The selection of six new projects marks a significant milestone in Finland’s journey towards scientific excellence and technological innovation. These projects, made possible through Finland’s allocation of resources from the LUMI infrastructure, encompass a wide spectrum of research endeavors, each poised to make a profound impact on society.
ALVS: Active Learning for Vibrotational Spectroscopy
Led by PI Patrick Rinke and co-PI Ondrej Krejci from Aalto University, the ALVS project sets out to enhance the understanding of heterogeneous catalysis, particularly in the production of green fuels like methane and methanol. By leveraging machine learning models to predict vibrational spectra, researchers aim to decipher the intricacies of catalyst behavior, essential for optimizing industrial processes and mitigating environmental impact.
DYNSCON: Dynamos in Stratified and Rotating Convection with Low Prandtl Numbers
Under the guidance of PI Maarit Korpi-Lagg and co-PI Jörn Warnecke, the DYNSCON project delves into the enigmatic realm of solar storms. By simulating dynamo processes within the Sun’s convection zone, researchers strive to unravel the mechanisms underlying these celestial phenomena. With the potential to develop methods for early detection and monitoring of solar disturbances, this project holds promise for bolstering our preparedness against space weather events.
EXPAND ATMOS: Expanding Property Prediction and Machine Learning Models for Atmospheric Science
Helmed by PI Patrick Rinke and co-PI Hilda Sandström, the EXPAND ATMOS project seeks to elucidate the intricate interplay between human emissions, atmospheric particles, and climate change. By harnessing the power of AI and computational modeling, researchers aim to predict molecular properties critical for understanding particle formation processes. This endeavor not only enhances our grasp of climate dynamics but also paves the way for innovative solutions to mitigate environmental challenges.

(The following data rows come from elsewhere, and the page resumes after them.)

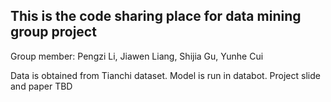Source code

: ## This is the code sharing place for data mining group project
Group member: Pengzi Li, Jiawen Liang, Shijia Gu, Yunhe Cui

Data is obtained from Tianchi dataset.
Model is run in databot.
Project slide and paper TBD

LumiLLM Experts: Lumi Large Language Model Experts
In a collaborative effort between the University of Turku and Silo AI, PI Sampo Pyysalo and co-PI Jonathan Burdge spearhead the LumiLLM Experts project. Building upon previous advancements in large language models, this endeavor seeks to push the boundaries of generative AI systems with a focus on multilingual applications. By fostering innovation and knowledge sharing within the AI research community, this project holds immense potential for addressing diverse challenges across various domains, including healthcare.

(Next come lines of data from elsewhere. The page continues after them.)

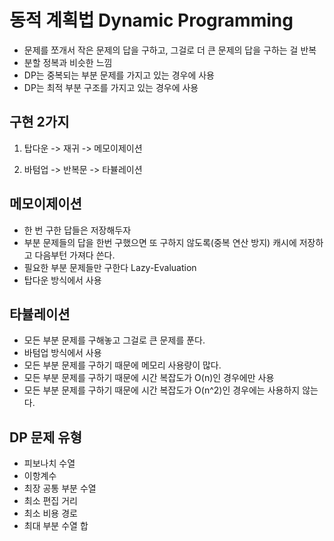 # 동적 계획법 Dynamic Programming

- 문제를 쪼개서 작은 문제의 답을 구하고, 그걸로 더 큰 문제의 답을 구하는 걸 반복
- 분할 정복과 비슷한 느낌
- DP는 중복되는 부분 문제를 가지고 있는 경우에 사용
- DP는 최적 부분 구조를 가지고 있는 경우에 사용

## 구현 2가지

1. 탑다운 -> 재귀 -> 메모이제이션

2. 바텀업 -> 반복문 -> 타뷸레이션

## 메모이제이션

- 한 번 구한 답들은 저장해두자
- 부분 문제들의 답을 한번 구했으면 또 구하지 않도록(중복 연산 방지) 캐시에 저장하고 다음부턴 가져다 쓴다.
- 필요한 부분 문제들만 구한다 Lazy-Evaluation
- 탑다운 방식에서 사용

## 타뷸레이션

- 모든 부분 문제를 구해놓고 그걸로 큰 문제를 푼다.
- 바텀업 방식에서 사용
- 모든 부분 문제를 구하기 때문에 메모리 사용량이 많다.
- 모든 부분 문제를 구하기 때문에 시간 복잡도가 O(n)인 경우에만 사용
- 모든 부분 문제를 구하기 때문에 시간 복잡도가 O(n^2)인 경우에는 사용하지 않는다.

## DP 문제 유형

- 피보나치 수열
- 이항계수
- 최장 공통 부분 수열
- 최소 편집 거리
- 최소 비용 경로
- 최대 부분 수열 합

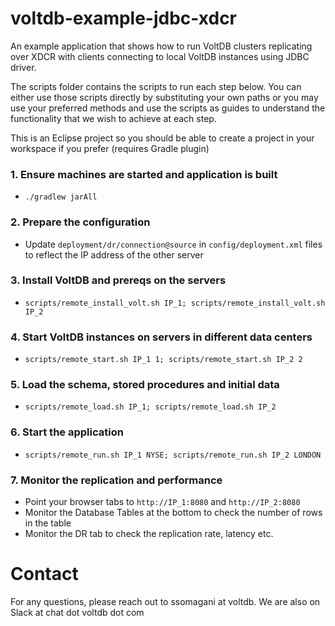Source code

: # voltdb-example-jdbc-xdcr
An example application that shows how to run VoltDB clusters replicating over XDCR with clients
 connecting to local VoltDB instances using JDBC driver.
 
The scripts folder contains the scripts to run each step below. 
You can either use those scripts directly by substituting your own paths or you may use your preferred methods and use the scripts as guides
 to understand the functionality that we wish to achieve at each step.

This is an Eclipse project so you should be able to create a project in your workspace if you prefer (requires Gradle plugin)

### 1. Ensure machines are started and application is built
* `./gradlew jarAll`

### 2. Prepare the configuration
* Update `deployment/dr/connection@source` in `config/deployment.xml` files to reflect the IP address of the other server

### 3. Install VoltDB and prereqs on the servers
* `scripts/remote_install_volt.sh IP_1; scripts/remote_install_volt.sh IP_2`

### 4. Start VoltDB instances on servers in different data centers
* `scripts/remote_start.sh IP_1 1; scripts/remote_start.sh IP_2 2`

### 5. Load the schema, stored procedures and initial data
* `scripts/remote_load.sh IP_1; scripts/remote_load.sh IP_2`

### 6. Start the application
* `scripts/remote_run.sh IP_1 NYSE; scripts/remote_run.sh IP_2 LONDON` 

### 7. Monitor the replication and performance
* Point your browser tabs to `http://IP_1:8080` and `http://IP_2:8080`
* Monitor the Database Tables at the bottom to check the number of rows in the table
* Monitor the DR tab to check the replication rate, latency etc.

# Contact
For any questions, please reach out to ssomagani at voltdb. We are also on Slack at chat dot voltdb dot com
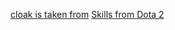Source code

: [cloak is taken from](http://aqwwiki.wikidot.com/devourer-of-souls-cape-0-ac)
[Skills from Dota 2](https://www.dota2.com)
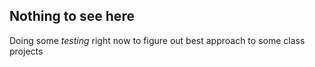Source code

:## Nothing to see here

Doing some *testing* right now to figure out best approach to some class projects
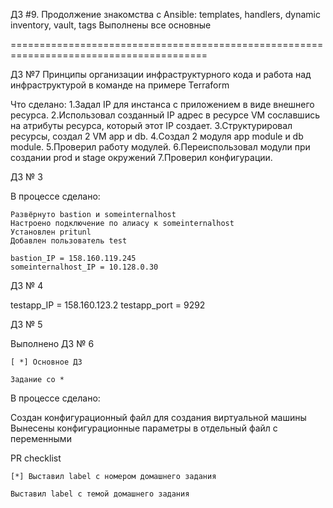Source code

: ДЗ #9. Продолжение знакомства с Ansible: templates, handlers, dynamic inventory, vault, tags Выполнены все основные

========================================================================================


ДЗ №7 Принципы организации инфраструктурного кода и работа над инфраструктурой в команде на примере Terraform

Что сделано:
1.Задал IP для инстанса с приложением в виде внешнего ресурса.
2.Использовал созданный IP адрес в ресурсе VM сославшись на атрибуты ресурса, который этот IP создает.
3.Структурировал ресурсы, создал 2 VM app и db.
4.Создал 2 модуля app module и db module.
5.Проверил работу модулей.
6.Переиспользовал модули при создании prod и stage окружений
7.Проверил конфигурации.













ДЗ № 3

В процессе сделано:

    Развёрнуто bastion и someinternalhost
    Настроено подключение по алиасу к someinternalhost
    Установлен pritunl
    Добавлен пользователь test

    bastion_IP = 158.160.119.245
    someinternalhost_IP = 10.128.0.30 
    

    



ДЗ № 4 


testapp_IP = 158.160.123.2
testapp_port = 9292


ДЗ № 5

Выполнено ДЗ № 6

    [ *] Основное ДЗ

    Задание со *

В процессе сделано:

Создан конфигурационный файл для создания виртуальной машины
Вынесены конфигурационные параметры в отдельный файл с переменными

PR checklist

    [*] Выставил label с номером домашнего задания

    Выставил label с темой домашнего задания

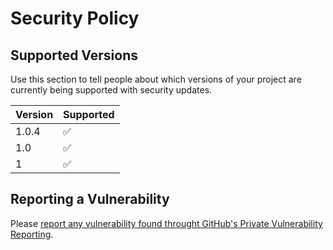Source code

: # Security Policy

## Supported Versions

Use this section to tell people about which versions of your project are
currently being supported with security updates.

| Version | Supported          |
| ------- | ------------------ |
| 1.0.4   | :white_check_mark: |
| 1.0    | :white_check_mark: |
| 1   | :white_check_mark:                |

## Reporting a Vulnerability

Please [report any vulnerability found throught GitHub's Private Vulnerability Reporting](https://github.com/jessehouwing/actions-semver-checker/security/advisories/new).
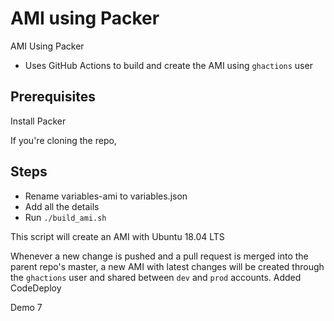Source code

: # AMI using Packer
AMI Using Packer
- Uses GitHub Actions to build and create the AMI using `ghactions` user

## Prerequisites

Install Packer

If you're cloning the repo,
## Steps
- Rename variables-ami to variables.json
- Add all the details
- Run `./build_ami.sh`

This script will create an AMI with Ubuntu 18.04 LTS

Whenever a new change is pushed and a pull request is merged into the parent repo's master, a new AMI with latest changes will be created through the `ghactions` user and shared between `dev` and `prod` accounts.
Added CodeDeploy

Demo 7


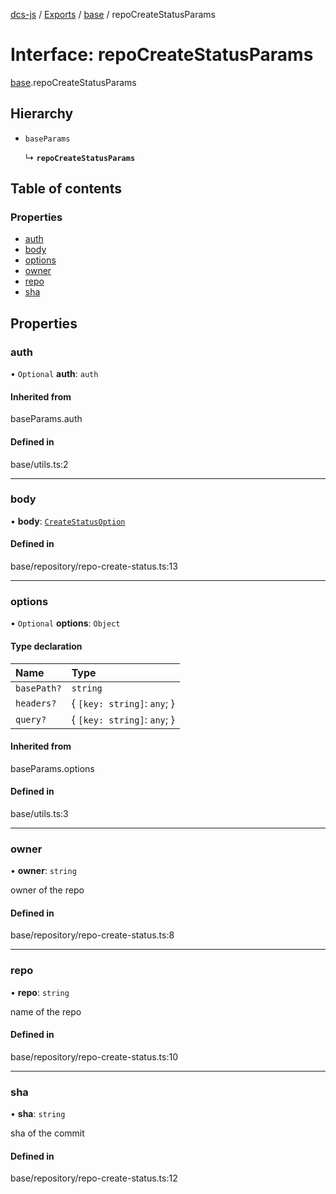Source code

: [dcs-js](../README.md) / [Exports](../modules.md) / [base](../modules/base.md) / repoCreateStatusParams

# Interface: repoCreateStatusParams

[base](../modules/base.md).repoCreateStatusParams

## Hierarchy

- `baseParams`

  ↳ **`repoCreateStatusParams`**

## Table of contents

### Properties

- [auth](base.repoCreateStatusParams.md#auth)
- [body](base.repoCreateStatusParams.md#body)
- [options](base.repoCreateStatusParams.md#options)
- [owner](base.repoCreateStatusParams.md#owner)
- [repo](base.repoCreateStatusParams.md#repo)
- [sha](base.repoCreateStatusParams.md#sha)

## Properties

### <a id="auth" name="auth"></a> auth

• `Optional` **auth**: `auth`

#### Inherited from

baseParams.auth

#### Defined in

base/utils.ts:2

___

### <a id="body" name="body"></a> body

• **body**: [`CreateStatusOption`](base.CreateStatusOption.md)

#### Defined in

base/repository/repo-create-status.ts:13

___

### <a id="options" name="options"></a> options

• `Optional` **options**: `Object`

#### Type declaration

| Name | Type |
| :------ | :------ |
| `basePath?` | `string` |
| `headers?` | { `[key: string]`: `any`;  } |
| `query?` | { `[key: string]`: `any`;  } |

#### Inherited from

baseParams.options

#### Defined in

base/utils.ts:3

___

### <a id="owner" name="owner"></a> owner

• **owner**: `string`

owner of the repo

#### Defined in

base/repository/repo-create-status.ts:8

___

### <a id="repo" name="repo"></a> repo

• **repo**: `string`

name of the repo

#### Defined in

base/repository/repo-create-status.ts:10

___

### <a id="sha" name="sha"></a> sha

• **sha**: `string`

sha of the commit

#### Defined in

base/repository/repo-create-status.ts:12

MFM: Medical Foundation Model
Led by PI Guoying Zhao and co-PI Wei Peng, the MFM project aims to revolutionize healthcare delivery through the development of a Medical Foundation Model. By leveraging deep learning and pretrained models, researchers seek to enhance diagnostic accuracy and robustness, particularly in data-limited scenarios. With a comprehensive evaluation spanning multiple modalities and tasks, this project promises to usher in a new era of personalized medicine and improved patient outcomes.
PANENCODER: PanEncoder – A Multi-Tissue Foundation Model for Digital Histopathology
Under the guidance of PI Esa Pitkänen and co-PI Tuomas Mirtti, the PANENCODER project endeavors to revolutionize cancer detection and treatment decision-making through digital histopathology. By extending foundation models to a pan-cancer setting, researchers aim to achieve state-of-the-art results in diagnosis, prognosis prediction, and treatment selection. With a commitment to advancing global healthcare and fostering equitable access to cutting-edge technologies, this project represents a beacon of hope in the fight against cancer.
Conclusion:
The announcement of these pioneering Finnish LUMI projects signifies a significant step forward in research and innovation. With a focus on addressing pressing societal challenges, such as healthcare delivery and climate change, these projects have the potential to revolutionize industries and improve quality of life. Collaborative efforts between academia and industry are driving forward the boundaries of scientific knowledge and technological capabilities, paving the way for a more sustainable and technologically advanced future market.